Academic Lecture——Repulsive Attention and its Applications
Author:Administrator Source:website Time:2021-06-04 04:15:53
Time: 11:00a.m-12:30a.m Monday, June 7, 2021
Place: Tencent Conference (Conference ID: 882927322 Conference Password: 583679)Topic: Repulsive Attention and its ApplicationsSpeaker: Chen Chang is an Assistant Professor in the Department of Computer Science and Engineering at the University at Buffalo, State University of New York
Abstract:
Multi-head attention mechanism is an important technique that has been applied in many state of the art deep neural network architectures, including Transformer, BERT, GPT, CLIP and DALL-E. A potential deficiency of multi-head attention is what we called attention collapse, a phenomenon that tends to make some or all attention heads identical after learning. We tackle this problem from a Bayesian perspective, and proposed an interpretation that treats attention heads as samples from some distribution. Based on our new particle-optimization framework for Bayesian inference, we develop efficient algorithms to jointly optimize all attention heads. Experiments on a number of problems including sentence embedding, cyberbully detection, machine translation, language representation learning and graph writer demonstrate the effectiveness of our method.
Brief introduction:
Chen Changyou is an assistant professor in the Department of Computer Science and Engineering at the University at Buffalo, State University of New York.
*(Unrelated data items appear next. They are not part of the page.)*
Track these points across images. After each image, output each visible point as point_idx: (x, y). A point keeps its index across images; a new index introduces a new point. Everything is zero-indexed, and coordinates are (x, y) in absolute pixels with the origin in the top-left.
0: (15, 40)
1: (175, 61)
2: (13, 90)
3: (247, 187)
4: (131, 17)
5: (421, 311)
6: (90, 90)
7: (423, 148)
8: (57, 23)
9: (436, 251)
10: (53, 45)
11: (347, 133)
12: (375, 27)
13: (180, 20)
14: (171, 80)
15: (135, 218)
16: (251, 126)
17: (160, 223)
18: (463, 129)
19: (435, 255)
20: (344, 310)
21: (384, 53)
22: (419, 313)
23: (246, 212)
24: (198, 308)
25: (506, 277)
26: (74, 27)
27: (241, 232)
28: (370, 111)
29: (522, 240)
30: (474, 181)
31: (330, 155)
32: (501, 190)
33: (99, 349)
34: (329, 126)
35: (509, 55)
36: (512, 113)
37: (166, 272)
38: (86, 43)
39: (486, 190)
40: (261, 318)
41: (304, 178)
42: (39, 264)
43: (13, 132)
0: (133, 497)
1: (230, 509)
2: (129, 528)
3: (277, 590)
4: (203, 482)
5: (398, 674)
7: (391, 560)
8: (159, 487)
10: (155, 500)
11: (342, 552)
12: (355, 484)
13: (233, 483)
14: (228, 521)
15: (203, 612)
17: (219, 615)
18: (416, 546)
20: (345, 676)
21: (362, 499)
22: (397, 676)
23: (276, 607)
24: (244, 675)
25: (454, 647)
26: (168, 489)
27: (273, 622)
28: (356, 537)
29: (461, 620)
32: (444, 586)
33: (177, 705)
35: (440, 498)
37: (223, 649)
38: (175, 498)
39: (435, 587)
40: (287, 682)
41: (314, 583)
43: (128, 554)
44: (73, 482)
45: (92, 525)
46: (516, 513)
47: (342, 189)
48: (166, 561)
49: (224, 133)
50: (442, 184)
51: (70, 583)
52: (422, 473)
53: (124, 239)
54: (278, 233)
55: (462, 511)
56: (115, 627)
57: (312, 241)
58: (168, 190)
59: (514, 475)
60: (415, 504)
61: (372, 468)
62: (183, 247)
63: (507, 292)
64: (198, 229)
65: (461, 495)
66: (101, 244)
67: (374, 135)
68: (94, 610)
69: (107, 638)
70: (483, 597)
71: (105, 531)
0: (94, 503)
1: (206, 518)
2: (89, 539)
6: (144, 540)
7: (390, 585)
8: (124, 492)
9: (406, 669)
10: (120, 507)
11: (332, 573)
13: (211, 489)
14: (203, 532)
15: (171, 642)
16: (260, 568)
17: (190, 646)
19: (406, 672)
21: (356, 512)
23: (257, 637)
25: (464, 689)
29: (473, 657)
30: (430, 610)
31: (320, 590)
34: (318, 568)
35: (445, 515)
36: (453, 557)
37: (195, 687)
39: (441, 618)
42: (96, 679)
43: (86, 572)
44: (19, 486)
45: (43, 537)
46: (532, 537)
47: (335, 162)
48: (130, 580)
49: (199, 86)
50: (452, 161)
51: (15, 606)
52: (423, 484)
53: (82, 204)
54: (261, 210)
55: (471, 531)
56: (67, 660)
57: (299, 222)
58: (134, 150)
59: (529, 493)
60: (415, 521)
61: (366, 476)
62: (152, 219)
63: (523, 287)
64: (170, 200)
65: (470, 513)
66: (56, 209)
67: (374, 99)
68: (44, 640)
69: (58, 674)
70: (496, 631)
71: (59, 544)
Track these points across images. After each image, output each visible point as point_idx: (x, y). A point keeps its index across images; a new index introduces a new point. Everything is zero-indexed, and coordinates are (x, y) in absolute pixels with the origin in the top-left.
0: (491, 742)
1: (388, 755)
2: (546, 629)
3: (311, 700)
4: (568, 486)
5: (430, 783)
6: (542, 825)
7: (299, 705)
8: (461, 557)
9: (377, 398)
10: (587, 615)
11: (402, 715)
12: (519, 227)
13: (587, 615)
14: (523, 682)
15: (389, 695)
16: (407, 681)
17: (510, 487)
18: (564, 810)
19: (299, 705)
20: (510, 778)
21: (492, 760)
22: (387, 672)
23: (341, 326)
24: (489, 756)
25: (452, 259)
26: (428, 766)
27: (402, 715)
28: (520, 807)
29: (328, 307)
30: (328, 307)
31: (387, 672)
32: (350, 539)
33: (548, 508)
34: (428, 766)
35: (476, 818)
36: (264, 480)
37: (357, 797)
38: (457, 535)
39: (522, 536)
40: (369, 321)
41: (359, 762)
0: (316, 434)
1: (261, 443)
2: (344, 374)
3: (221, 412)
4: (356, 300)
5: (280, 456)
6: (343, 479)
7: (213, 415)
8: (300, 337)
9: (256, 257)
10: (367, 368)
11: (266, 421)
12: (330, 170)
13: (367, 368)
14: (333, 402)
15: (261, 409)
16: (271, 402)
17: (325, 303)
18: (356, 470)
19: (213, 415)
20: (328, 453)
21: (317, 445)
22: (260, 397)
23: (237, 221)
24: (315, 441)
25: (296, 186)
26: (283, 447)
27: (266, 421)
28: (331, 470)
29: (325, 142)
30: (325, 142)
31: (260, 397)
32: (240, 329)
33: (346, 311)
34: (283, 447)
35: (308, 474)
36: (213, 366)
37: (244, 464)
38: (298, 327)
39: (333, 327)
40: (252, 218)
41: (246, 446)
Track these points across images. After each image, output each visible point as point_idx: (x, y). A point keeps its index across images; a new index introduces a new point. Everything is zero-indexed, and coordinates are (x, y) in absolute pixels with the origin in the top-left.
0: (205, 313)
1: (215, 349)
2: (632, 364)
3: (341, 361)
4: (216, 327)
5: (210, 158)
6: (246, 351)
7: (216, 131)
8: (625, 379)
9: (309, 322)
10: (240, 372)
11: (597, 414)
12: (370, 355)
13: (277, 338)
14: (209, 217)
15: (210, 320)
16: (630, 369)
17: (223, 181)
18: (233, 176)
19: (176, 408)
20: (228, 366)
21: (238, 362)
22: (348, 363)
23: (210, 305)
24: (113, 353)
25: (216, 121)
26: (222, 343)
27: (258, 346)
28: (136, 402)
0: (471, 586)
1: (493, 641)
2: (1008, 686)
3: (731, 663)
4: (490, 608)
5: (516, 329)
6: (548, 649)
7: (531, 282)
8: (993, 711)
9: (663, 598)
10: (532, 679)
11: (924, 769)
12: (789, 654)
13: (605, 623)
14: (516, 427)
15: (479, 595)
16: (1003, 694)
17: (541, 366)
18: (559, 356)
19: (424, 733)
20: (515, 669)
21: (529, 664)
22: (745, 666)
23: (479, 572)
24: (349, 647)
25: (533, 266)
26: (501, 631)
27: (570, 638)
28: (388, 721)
His research focuses on Bayesian machine learning, deep learning, and deep reinforcement learning, as well as various applications in computer vision and natural language processing. He was a research Assistant Professor and postdoctoral fellow in the Department of Electrical and Computer Engineering at Duke University, and received his PhD from the School of Engineering and Computer Science at the Australian National University, and his Master's and Bachelor's degrees from Fudan University.